Отпустив девушку, я увидел, что она покраснела почти до ключиц.

Прижатая к моей груди, она не могла дышать, но, думаю, покраснела она из-за замечания полицейского. Дикими глазами смотрела она на меня, впервые перестав бояться и решив драться.

— Я собираюсь выдать вас, — сказала она мягко, но решительно. Сдайтесь.

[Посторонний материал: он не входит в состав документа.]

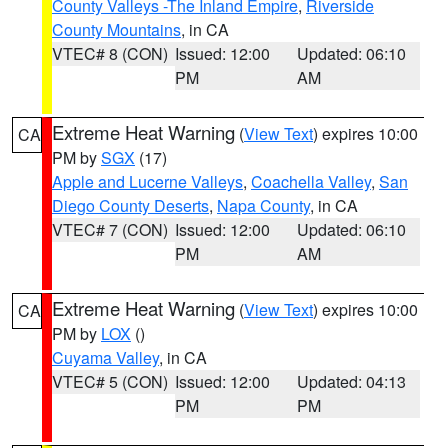
County Valleys -The Inland Empire
,
Riverside
County Mountains
, in CA
VTEC# 8 (CON)
Issued: 12:00
Updated: 06:10
PM
AM
Extreme Heat Warning
(
View Text
) expires 10:00
CA
PM by
SGX
(17)
Apple and Lucerne Valleys
,
Coachella Valley
,
San
Diego County Deserts
,
Napa County
, in CA
VTEC# 7 (CON)
Issued: 12:00
Updated: 06:10
PM
AM
Extreme Heat Warning
(
View Text
) expires 10:00
CA
PM by
LOX
()
Cuyama Valley
, in CA
VTEC# 5 (CON)
Issued: 12:00
Updated: 04:13
PM
PM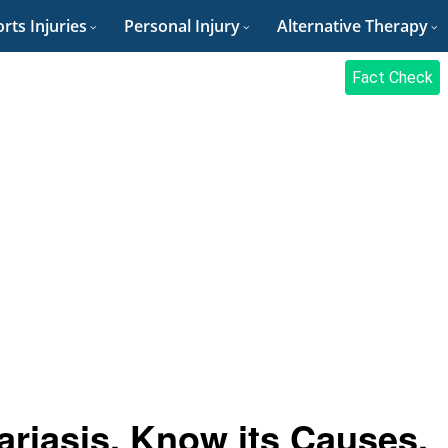
rts Injuries
Personal Injury
Alternative Therapy
Fact Check
ariasis, Know its Causes,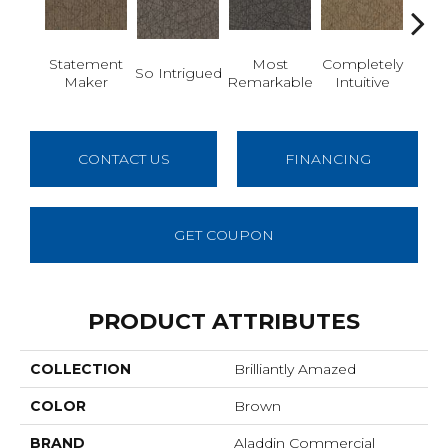
Statement
Most
Completely
Em
So Intrigued
Maker
Remarkable
Intuitive
W
CONTACT US
FINANCING
GET COUPON
PRODUCT ATTRIBUTES
COLLECTION
Brilliantly Amazed
COLOR
Brown
BRAND
Aladdin Commercial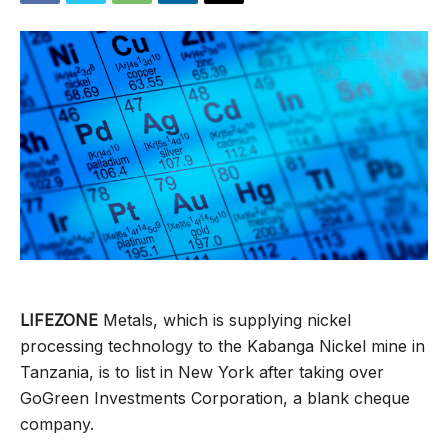
LIFEZONE
Metals, which is supplying nickel
processing technology to the Kabanga Nickel mine in
Tanzania, is to list in New York after taking over
GoGreen Investments Corporation, a blank cheque
company.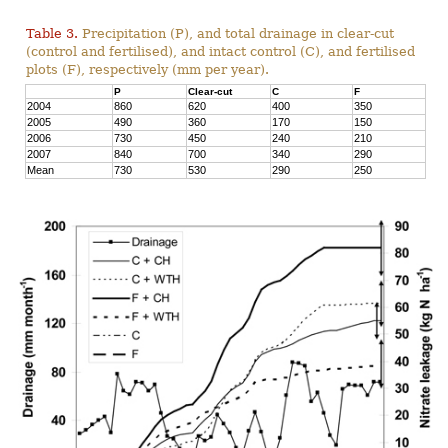
Table 3.
Precipitation (P), and total drainage in clear-cut
(control and fertilised), and intact control (C), and fertilised
plots (F), respectively (mm per year).
P
Clear-cut
C
F
2004
860
620
400
350
2005
490
360
170
150
2006
730
450
240
210
2007
840
700
340
290
Mean
730
530
290
250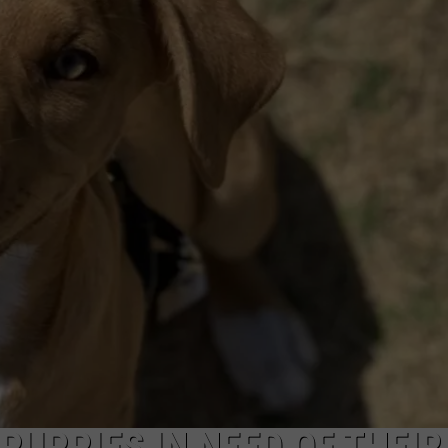
PUPPIES IN NEED OF THEIR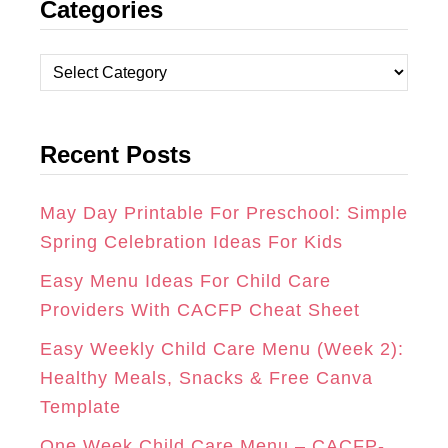
Categories
S
C
N
T
E
T
C
A
B
E
a
t
G
O
R
Recent Posts
e
R
O
E
g
A
K
S
o
May Day Printable For Preschool: Simple
r
Spring Celebration Ideas For Kids
M
T
i
Easy Menu Ideas For Child Care
e
Providers With CACFP Cheat Sheet
s
Easy Weekly Child Care Menu (Week 2):
Healthy Meals, Snacks & Free Canva
Template
One Week Child Care Menu – CACFP-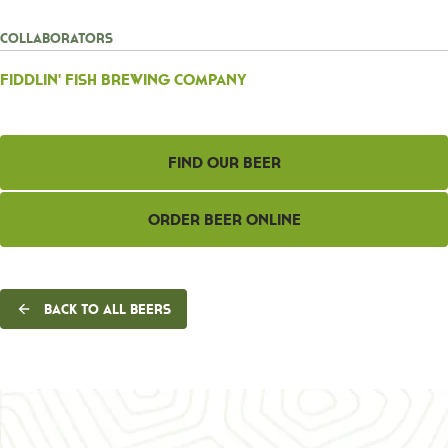
Collaborators
Fiddlin' Fish Brewing Company
Find Our Beer
Order Beer Online
Back to all beers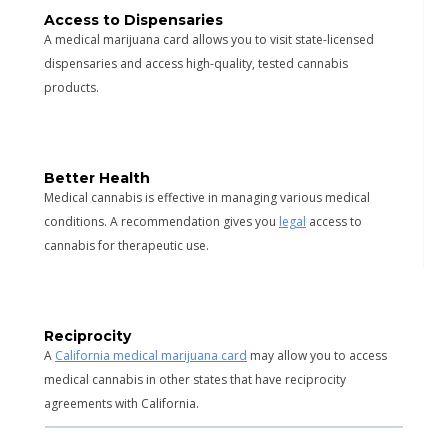
Access to Dispensaries
A medical marijuana card allows you to visit state-licensed
dispensaries and access high-quality, tested cannabis
products.
Better Health
Medical cannabis is effective in managing various medical
conditions. A recommendation gives you
legal
access to
cannabis for therapeutic use.
Reciprocity
A
California medical marijuana card
may allow you to access
medical cannabis in other states that have reciprocity
agreements with California.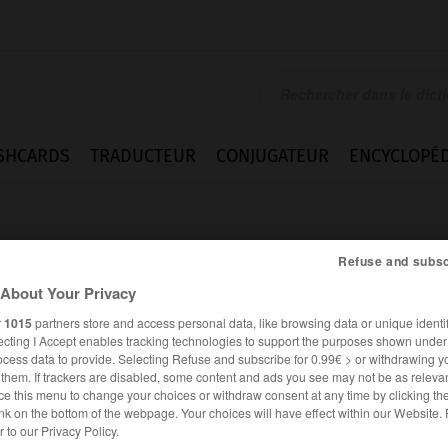
SHCARDS
TRADUCTEUR
CONJUGATEUR
ENCYCLOPÉD
Refuse and subsc
About Your Privacy
r
1015
partners store and access personal data, like browsing data or unique identif
ecting I Accept enables tracking technologies to support the purposes shown unde
ocess data to provide. Selecting Refuse and subscribe for 0.99€ > or withdrawing y
e them. If trackers are disabled, some content and ads you see may not be as relevan
ce this menu to change your choices or withdraw consent at any time by clicking t
nk on the bottom of the webpage. Your choices will have effect within our Website.
ANGLAIS
FRANÇAIS
er to our Privacy Policy.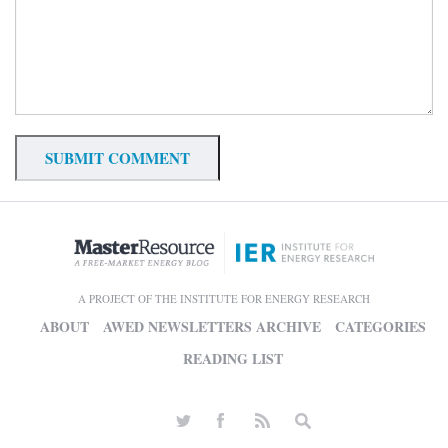
A PROJECT OF THE INSTITUTE FOR ENERGY RESEARCH
ABOUT
AWED NEWSLETTERS ARCHIVE
CATEGORIES
READING LIST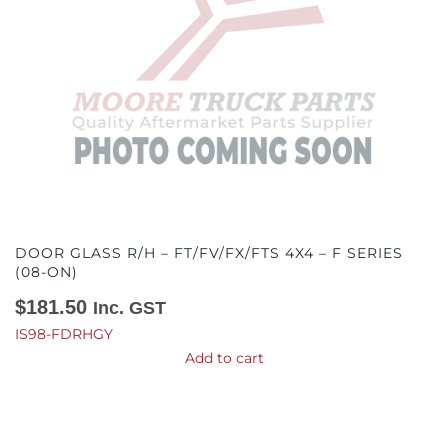
DOOR GLASS R/H – FT/FV/FX/FTS 4X4 – F SERIES
(08-ON)
$
181.50
Inc. GST
IS98-FDRHGY
Add to cart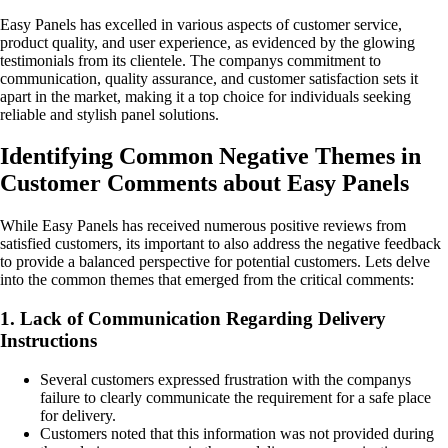
Easy Panels has excelled in various aspects of customer service,
product quality, and user experience, as evidenced by the glowing
testimonials from its clientele. The companys commitment to
communication, quality assurance, and customer satisfaction sets it
apart in the market, making it a top choice for individuals seeking
reliable and stylish panel solutions.
Identifying Common Negative Themes in
Customer Comments about Easy Panels
While Easy Panels has received numerous positive reviews from
satisfied customers, its important to also address the negative feedback
to provide a balanced perspective for potential customers. Lets delve
into the common themes that emerged from the critical comments:
1. Lack of Communication Regarding Delivery
Instructions
Several customers expressed frustration with the companys
failure to clearly communicate the requirement for a safe place
for delivery.
Customers noted that this information was not provided during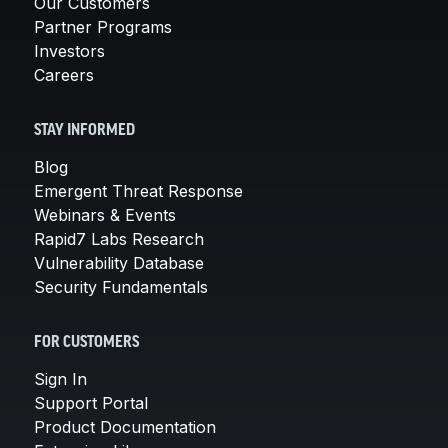
Our Customers
Partner Programs
Investors
Careers
STAY INFORMED
Blog
Emergent Threat Response
Webinars & Events
Rapid7 Labs Research
Vulnerability Database
Security Fundamentals
FOR CUSTOMERS
Sign In
Support Portal
Product Documentation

Полицейский уже проверил «форд». Его хозяин носил зеленую куртку такого же как у меня оттенка и глубоко надвинутую на глаза шляпу. Я разглядел его, когда он въехал на стоянку, — у него были темные волосы и усы. Полицейские дальше не пошли. Они стояли ярдах в пяти от нас, но рев драглайнов заглушал наши голоса.

— Не будьте дурой, — тихо сказал я. — У меня револьвер.

— Ага, и в нем всего один патрон. Она не ошибалась. Две пули остались в здании суда, одна — в колесе «студебекера» судьи, и две я выпустил по гнавшейся за нами полицейской машине.

— Хорошо считаете, да? — пробормотал я. — У вас будет много времени, чтобы попрактиковаться в счете в больнице после того, как хирурги спасут вам жизнь. Если смогут.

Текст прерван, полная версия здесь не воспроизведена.